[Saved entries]

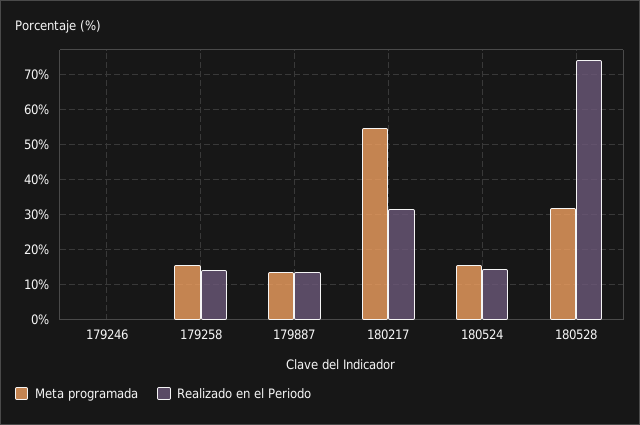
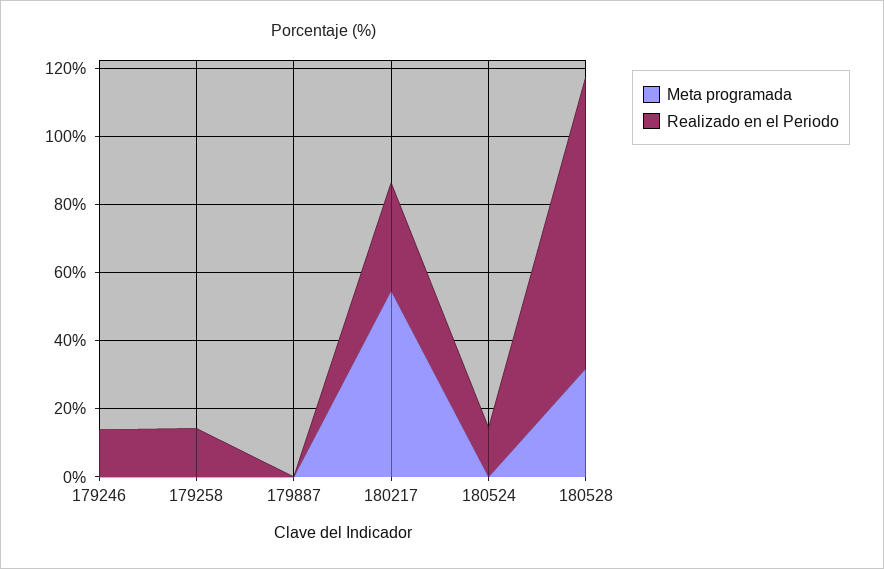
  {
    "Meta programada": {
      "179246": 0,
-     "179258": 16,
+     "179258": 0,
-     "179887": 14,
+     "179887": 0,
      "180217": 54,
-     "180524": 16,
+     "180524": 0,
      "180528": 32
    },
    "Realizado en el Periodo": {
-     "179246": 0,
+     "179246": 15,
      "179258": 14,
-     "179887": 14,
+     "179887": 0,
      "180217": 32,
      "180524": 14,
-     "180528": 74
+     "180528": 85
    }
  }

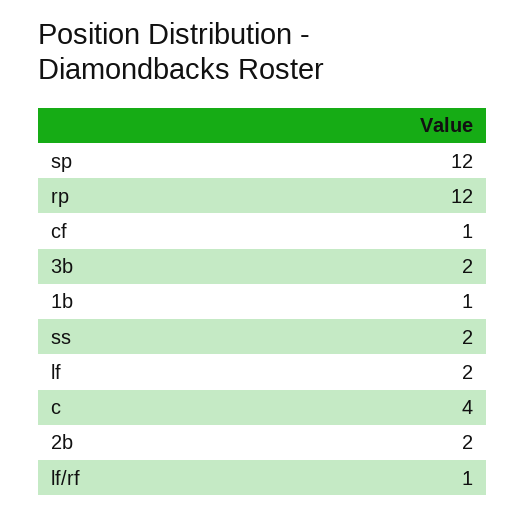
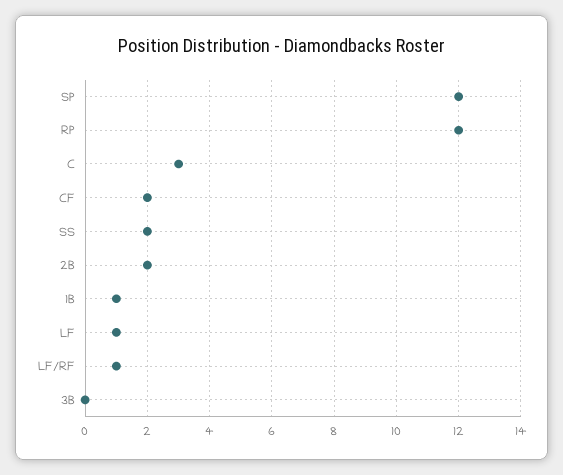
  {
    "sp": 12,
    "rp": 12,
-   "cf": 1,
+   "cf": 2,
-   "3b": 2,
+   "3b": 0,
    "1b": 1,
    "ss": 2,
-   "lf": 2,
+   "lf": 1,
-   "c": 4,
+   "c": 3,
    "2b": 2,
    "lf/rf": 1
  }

Work instruction:
With the pictures omitted, give every line above again exactly.

Result of the task:
  {
    "Meta programada": {
      "179246": 0,
-     "179258": 16,
+     "179258": 0,
-     "179887": 14,
+     "179887": 0,
      "180217": 54,
-     "180524": 16,
+     "180524": 0,
      "180528": 32
    },
    "Realizado en el Periodo": {
-     "179246": 0,
+     "179246": 15,
      "179258": 14,
-     "179887": 14,
+     "179887": 0,
      "180217": 32,
      "180524": 14,
-     "180528": 74
+     "180528": 85
    }
  }

  {
    "sp": 12,
    "rp": 12,
-   "cf": 1,
+   "cf": 2,
-   "3b": 2,
+   "3b": 0,
    "1b": 1,
    "ss": 2,
-   "lf": 2,
+   "lf": 1,
-   "c": 4,
+   "c": 3,
    "2b": 2,
    "lf/rf": 1
  }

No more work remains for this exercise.